## DOCUMENT EXCERPT
****

Right-wing parties, most of which are anti-immigrant and particularly
anti-Muslim and anti-Roma, are sweeping Europe. Hungary's far right goes for
more traditional hatreds.
Orban's enemies argue that
he is using Jobbik to strengthen his political position. What Orban is really
doing is containing the party; without the policies he is pursuing, Jobbik
might simply take power. This is the old argument about Horthy, and in fact, in
Hungary there is a raging argument about Horthy's role that is really about
Orban. Is Orban, like Horthy, doing the least he can to avoid a worse
catastrophe, or is he secretly encouraging Jobbik and hastening disaster?
Hungary in a Broader Regional Context
This discussion, like all
discussions regarding Budapest, is framed by the tenuous position of Hungary in
the world. Orban sees the European Union as a massive failure. The great
depression in Mediterranean Europe, contrasted with German prosperity, is
simply the repeat of an old game. Hungary is in the east, in the borderland between the European
Peninsula and Russia. The Ukrainian crisis indicates that the tension in the
region is nearing a flashpoint. He must guide Hungary somewhere.

****

## MATERIAL SHOWN

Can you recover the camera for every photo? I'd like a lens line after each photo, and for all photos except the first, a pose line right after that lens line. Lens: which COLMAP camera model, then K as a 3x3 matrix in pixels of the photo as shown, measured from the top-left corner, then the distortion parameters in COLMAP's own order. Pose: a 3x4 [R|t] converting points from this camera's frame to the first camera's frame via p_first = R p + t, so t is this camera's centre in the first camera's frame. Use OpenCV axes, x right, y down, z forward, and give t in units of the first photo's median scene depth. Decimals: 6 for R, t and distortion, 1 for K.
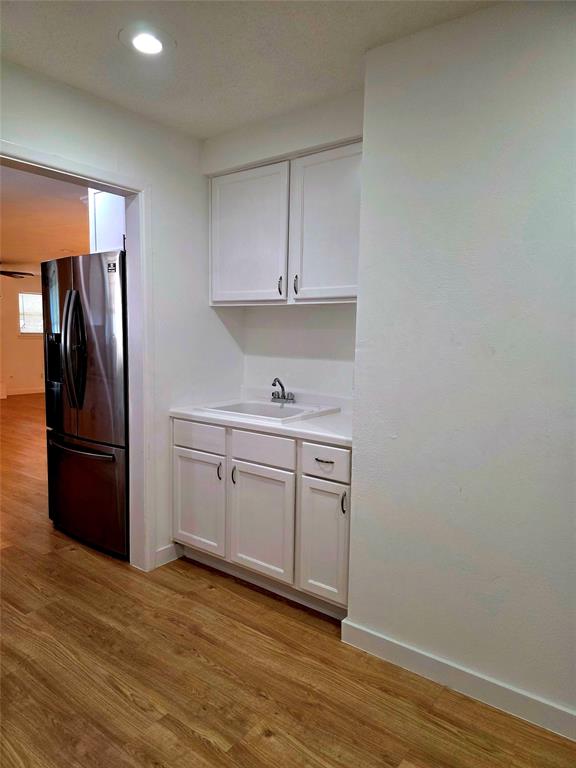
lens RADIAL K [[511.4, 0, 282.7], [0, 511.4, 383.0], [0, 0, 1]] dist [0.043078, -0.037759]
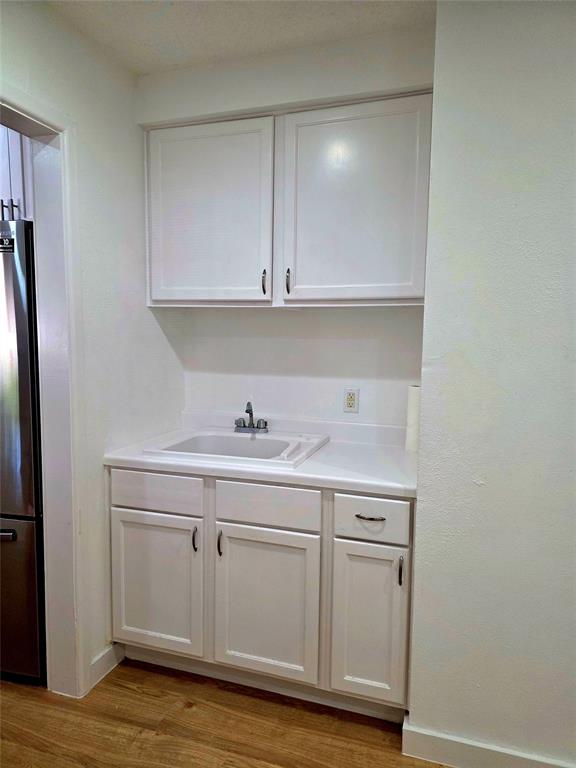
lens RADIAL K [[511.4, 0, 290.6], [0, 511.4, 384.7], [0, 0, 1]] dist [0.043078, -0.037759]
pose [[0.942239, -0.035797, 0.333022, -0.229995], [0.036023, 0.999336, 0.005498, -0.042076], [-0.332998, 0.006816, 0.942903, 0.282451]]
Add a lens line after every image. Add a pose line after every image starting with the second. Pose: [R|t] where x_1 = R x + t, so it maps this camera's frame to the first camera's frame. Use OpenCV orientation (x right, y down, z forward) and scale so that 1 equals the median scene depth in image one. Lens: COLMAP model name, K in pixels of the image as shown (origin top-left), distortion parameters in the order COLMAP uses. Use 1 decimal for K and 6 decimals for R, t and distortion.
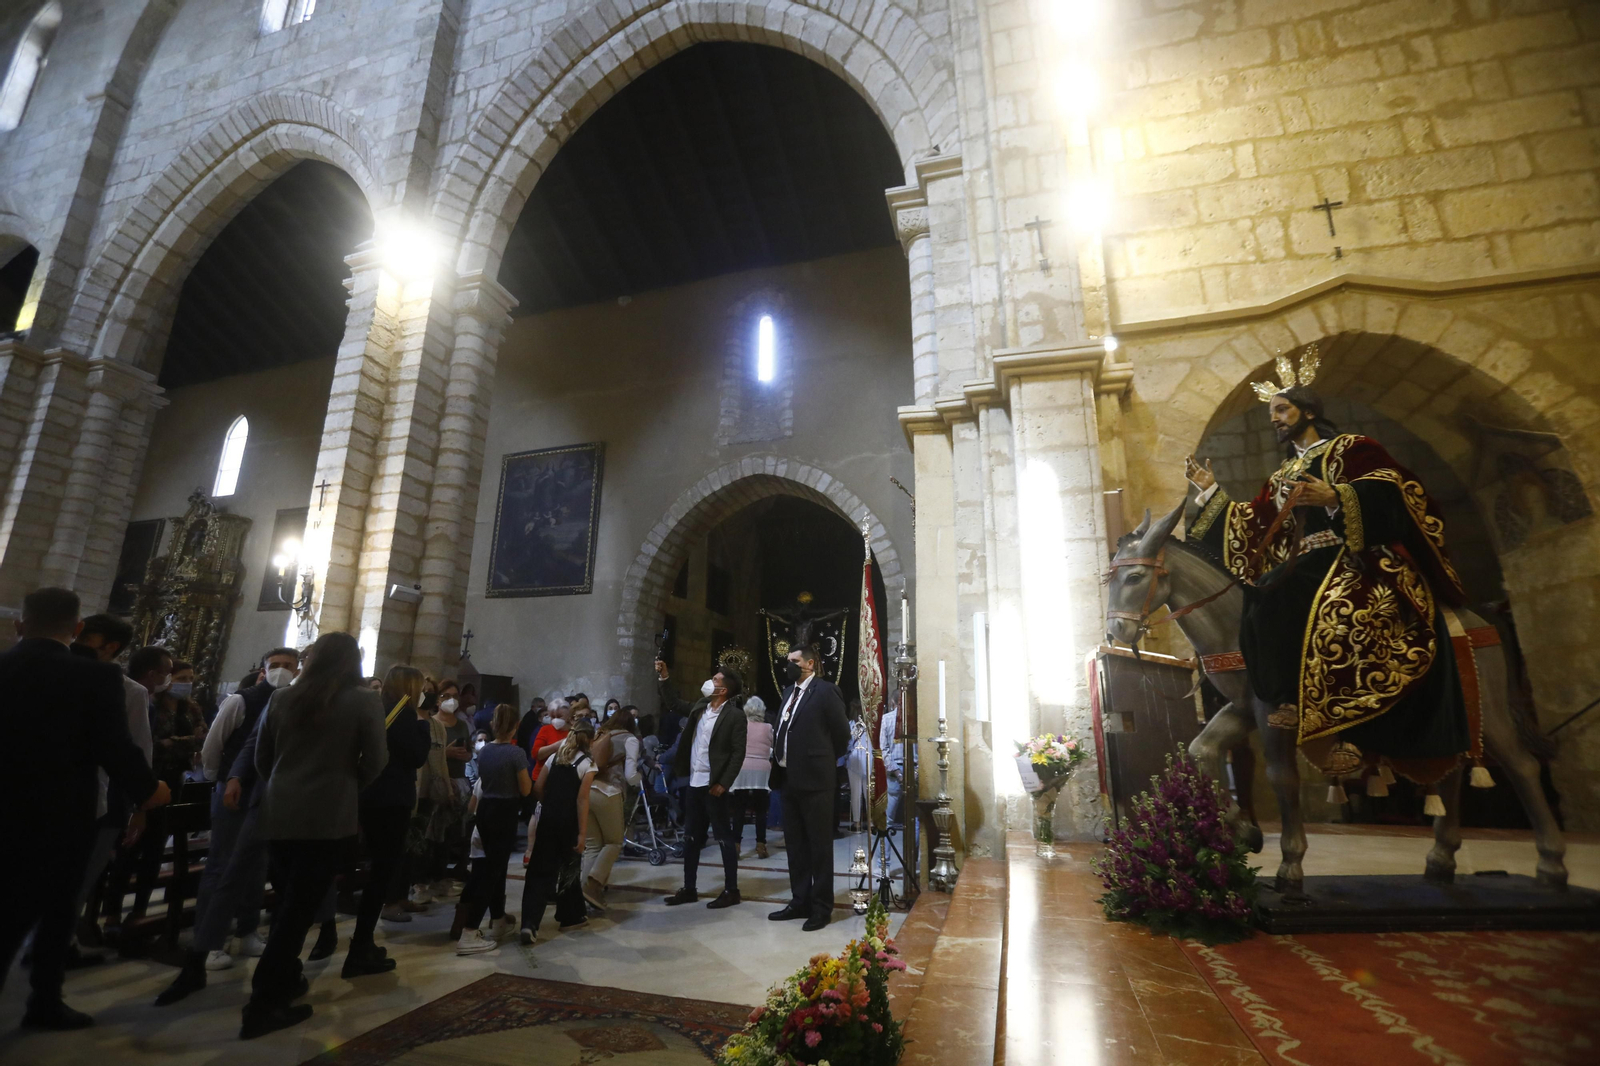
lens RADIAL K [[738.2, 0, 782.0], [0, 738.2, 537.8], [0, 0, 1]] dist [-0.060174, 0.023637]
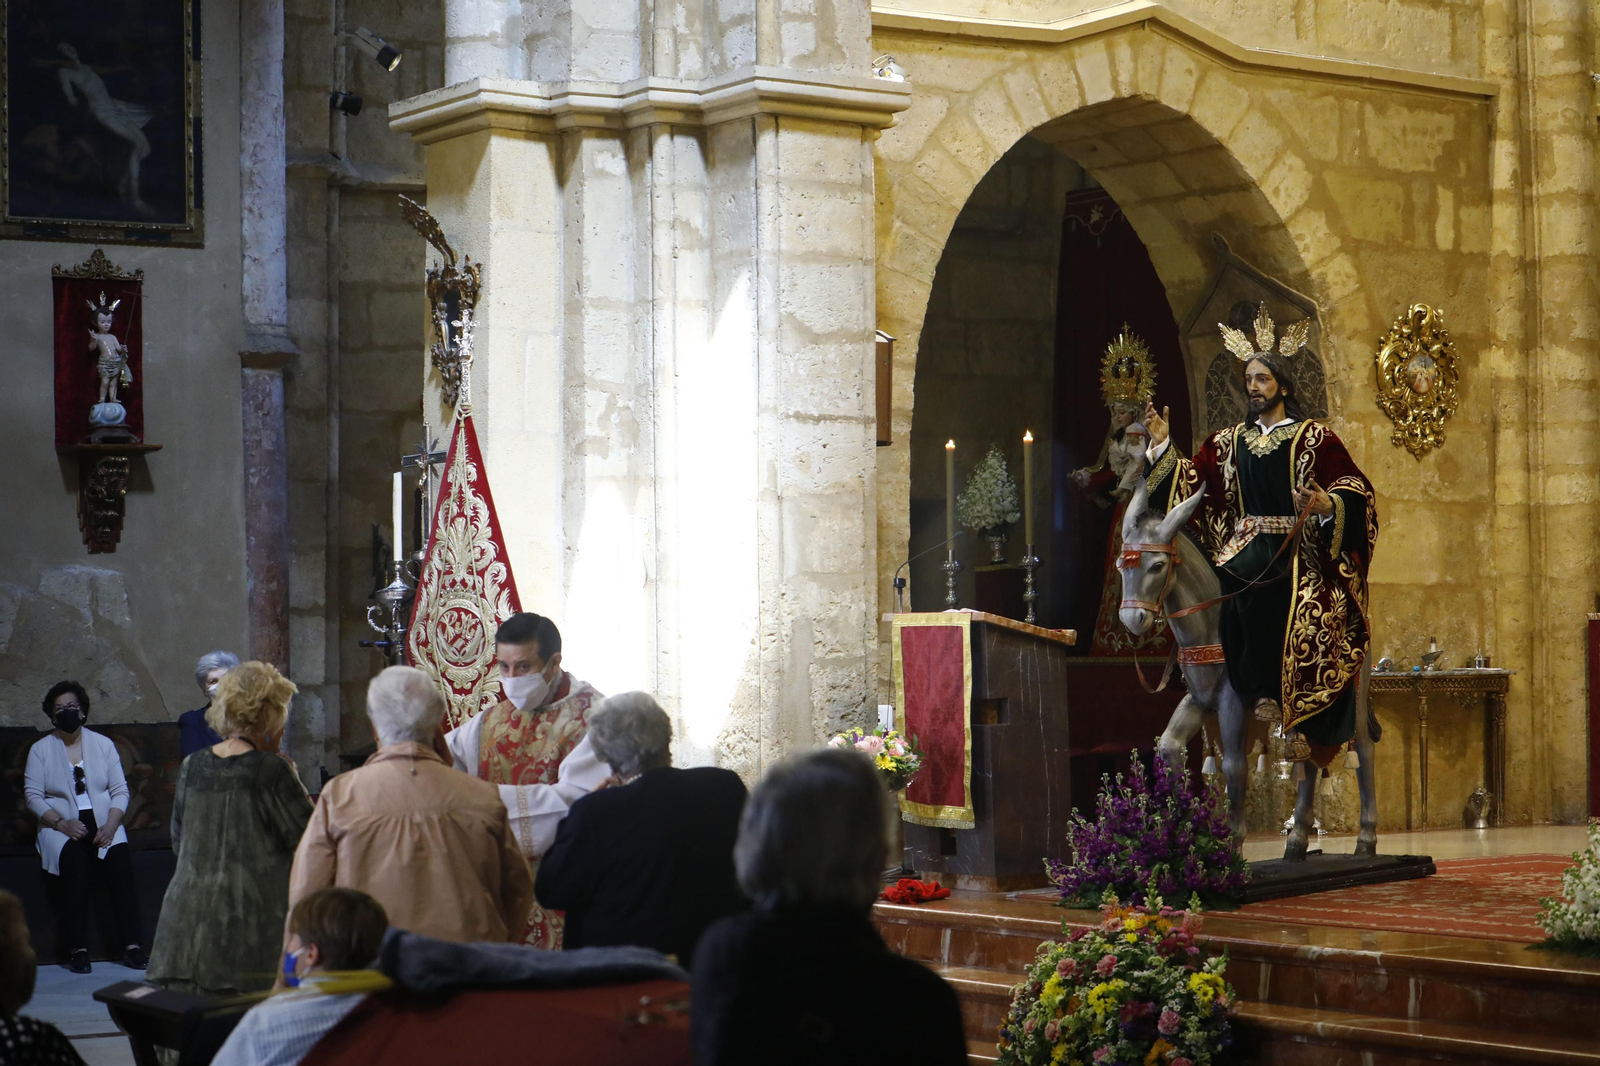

****

## WORK REQUEST A
In the excerpt on Hungary, how does Orban view the European Union?
## WORK REQUEST B
Write out the passage of the excerpt on Hungary between "Right-wing parties, most" and "more traditional hatreds.", inclusive.

## WRITTEN RESPONSE A
He sees it as a massive failure.

## WRITTEN RESPONSE B
Right-wing parties, most of which are anti-immigrant and particularly
anti-Muslim and anti-Roma, are sweeping Europe. Hungary's far right goes for
more traditional hatreds.